Extracted data entries
---------------

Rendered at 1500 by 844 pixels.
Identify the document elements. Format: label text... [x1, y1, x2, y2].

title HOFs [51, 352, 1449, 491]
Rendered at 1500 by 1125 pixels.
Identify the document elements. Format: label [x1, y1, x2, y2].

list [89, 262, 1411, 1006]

---------------

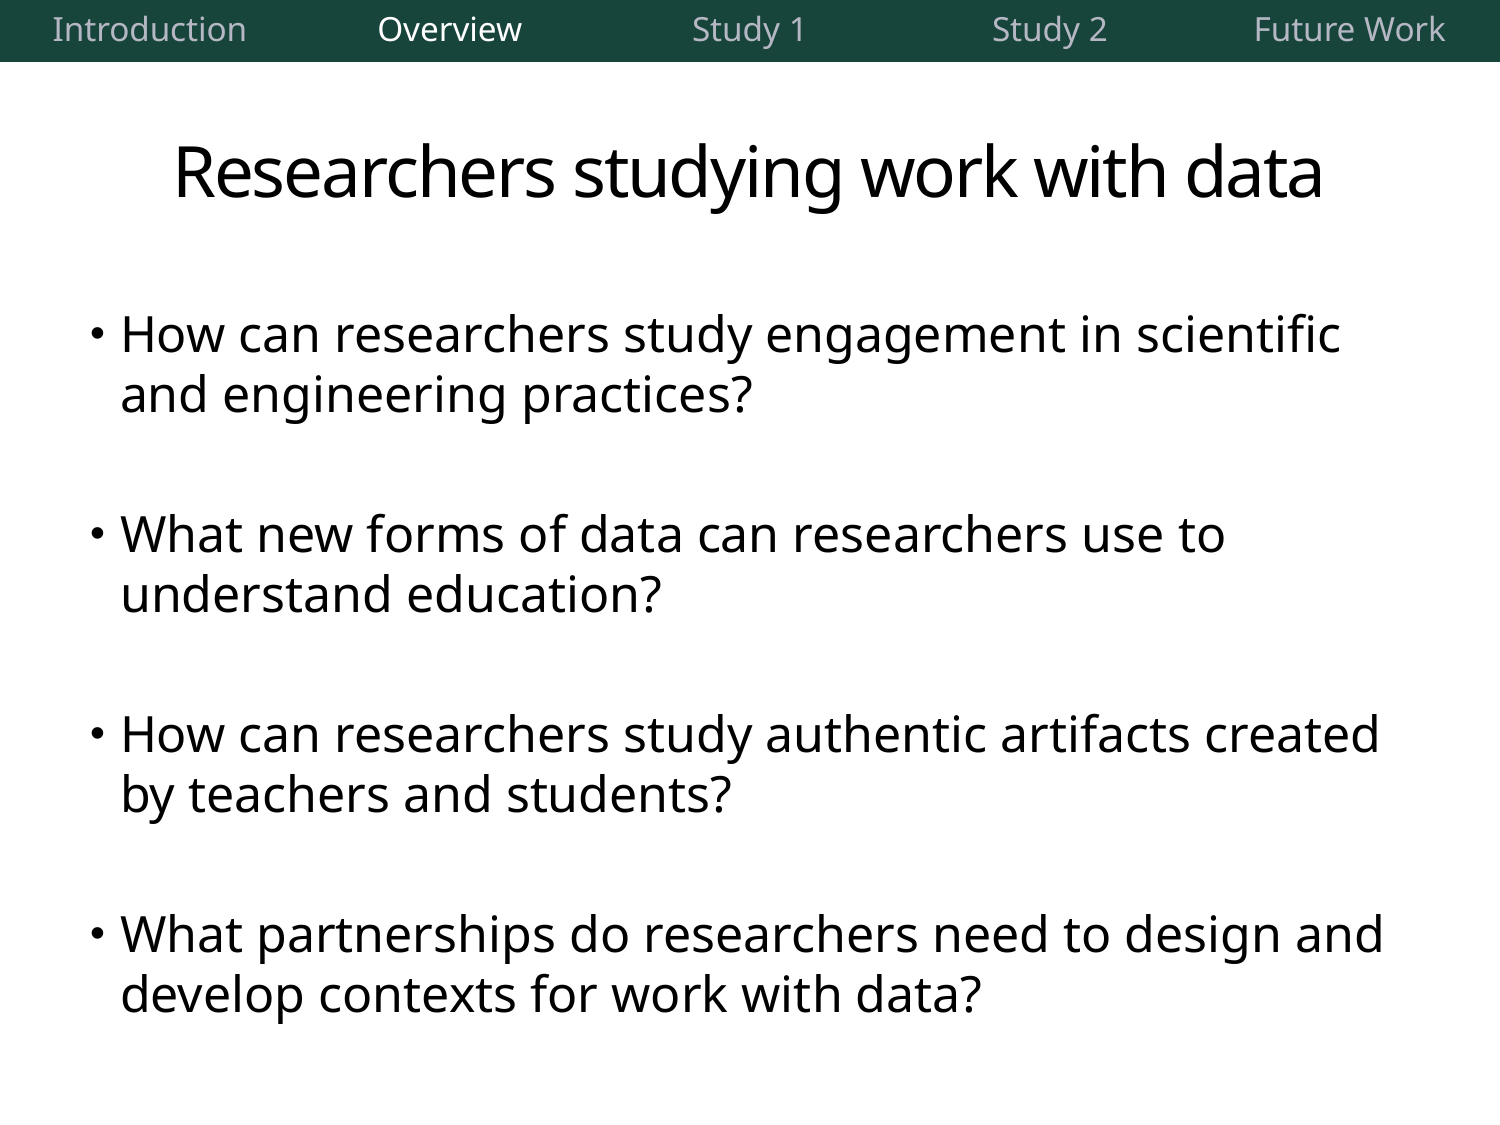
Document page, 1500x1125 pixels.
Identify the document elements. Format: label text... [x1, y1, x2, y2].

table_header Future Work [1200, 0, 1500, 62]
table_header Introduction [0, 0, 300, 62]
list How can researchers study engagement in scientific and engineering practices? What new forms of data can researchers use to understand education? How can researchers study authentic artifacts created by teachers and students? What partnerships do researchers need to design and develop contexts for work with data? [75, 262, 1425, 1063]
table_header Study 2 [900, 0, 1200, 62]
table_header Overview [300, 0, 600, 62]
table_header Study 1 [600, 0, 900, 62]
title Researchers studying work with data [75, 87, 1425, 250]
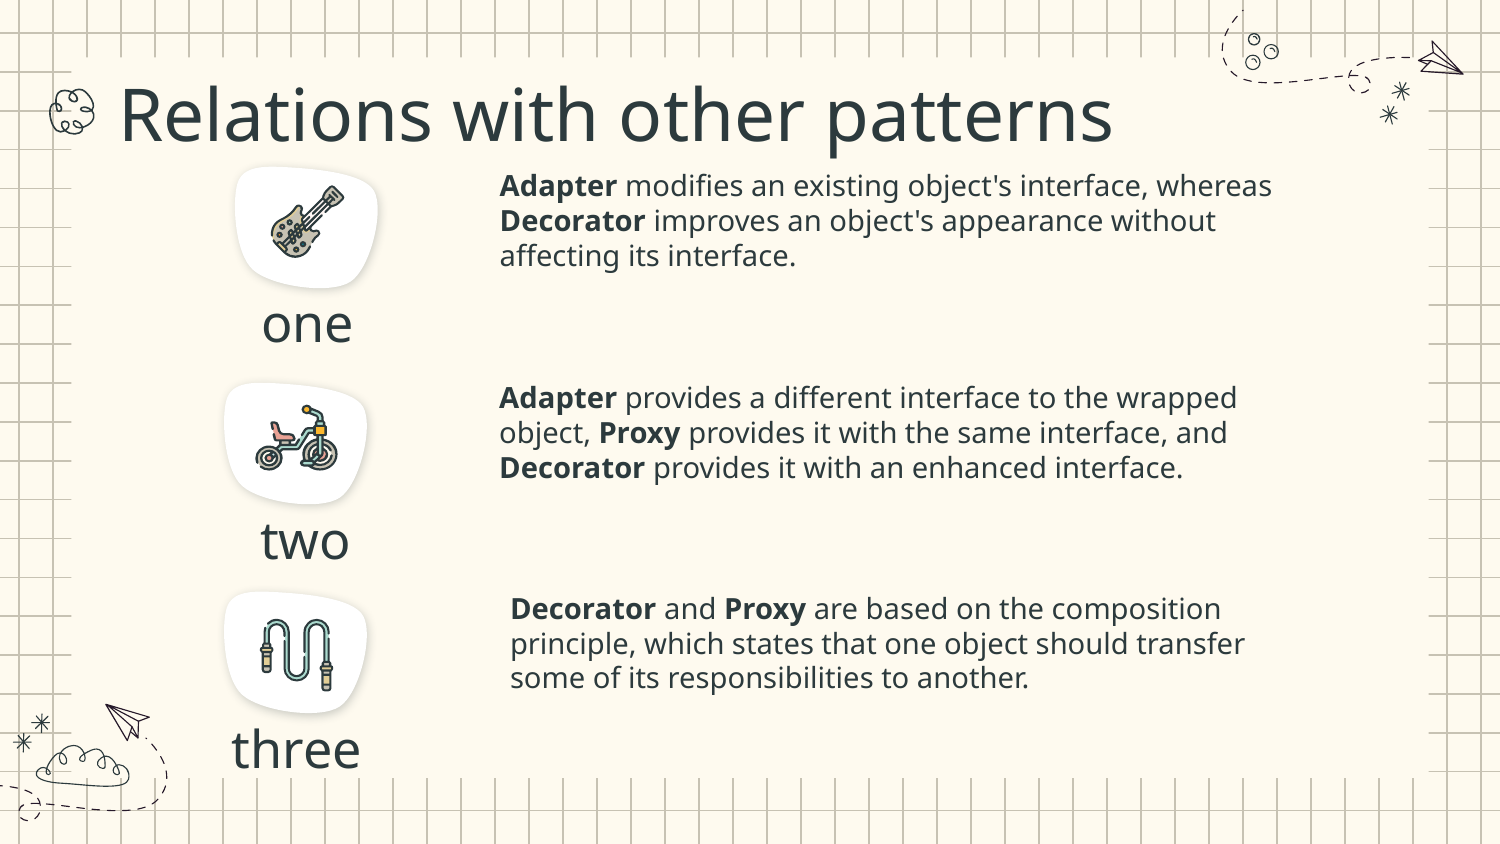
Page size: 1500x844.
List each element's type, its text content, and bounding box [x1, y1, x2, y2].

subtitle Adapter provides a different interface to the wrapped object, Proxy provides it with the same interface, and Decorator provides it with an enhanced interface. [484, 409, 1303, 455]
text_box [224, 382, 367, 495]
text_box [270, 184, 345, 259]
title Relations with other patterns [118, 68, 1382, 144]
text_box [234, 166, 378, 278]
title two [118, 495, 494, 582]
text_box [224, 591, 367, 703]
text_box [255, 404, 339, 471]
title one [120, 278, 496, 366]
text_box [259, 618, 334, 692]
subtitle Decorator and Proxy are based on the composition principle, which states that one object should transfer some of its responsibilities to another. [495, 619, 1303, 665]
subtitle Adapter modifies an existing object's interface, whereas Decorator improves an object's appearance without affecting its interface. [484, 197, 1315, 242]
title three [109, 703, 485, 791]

---------------

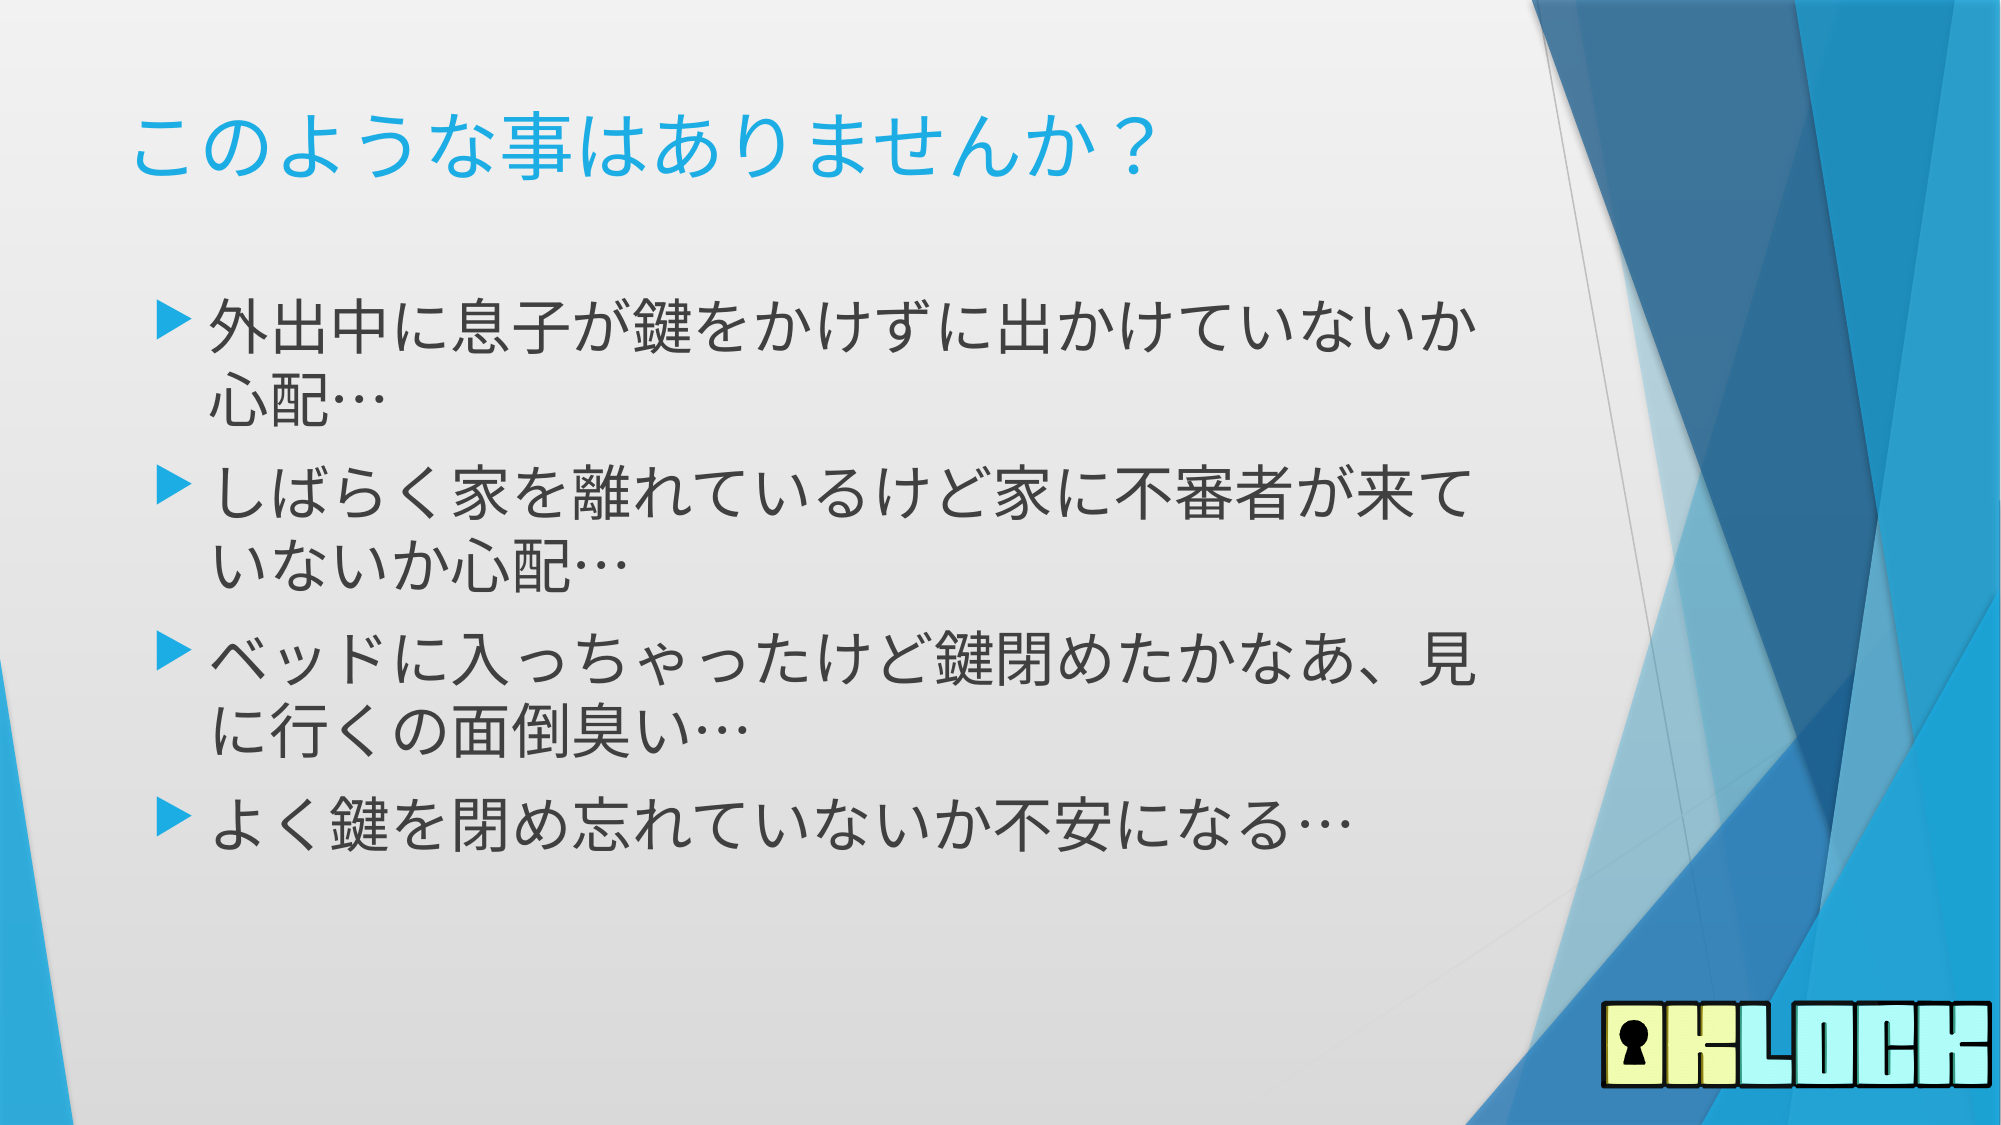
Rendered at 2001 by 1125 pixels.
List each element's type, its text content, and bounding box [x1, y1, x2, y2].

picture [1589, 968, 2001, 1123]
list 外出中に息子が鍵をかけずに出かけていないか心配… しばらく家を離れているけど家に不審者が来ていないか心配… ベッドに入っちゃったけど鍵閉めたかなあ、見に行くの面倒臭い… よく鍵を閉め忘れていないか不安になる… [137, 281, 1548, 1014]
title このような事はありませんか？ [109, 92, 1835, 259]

---------------

> REQUIRED WORK
Copy out all lines from the records where the word "Rendered" appears.

> ANSWER SPACE
Rendered at 1500 by 844 pixels.
Rendered at 1500 by 1125 pixels.
Rendered at 2001 by 1125 pixels.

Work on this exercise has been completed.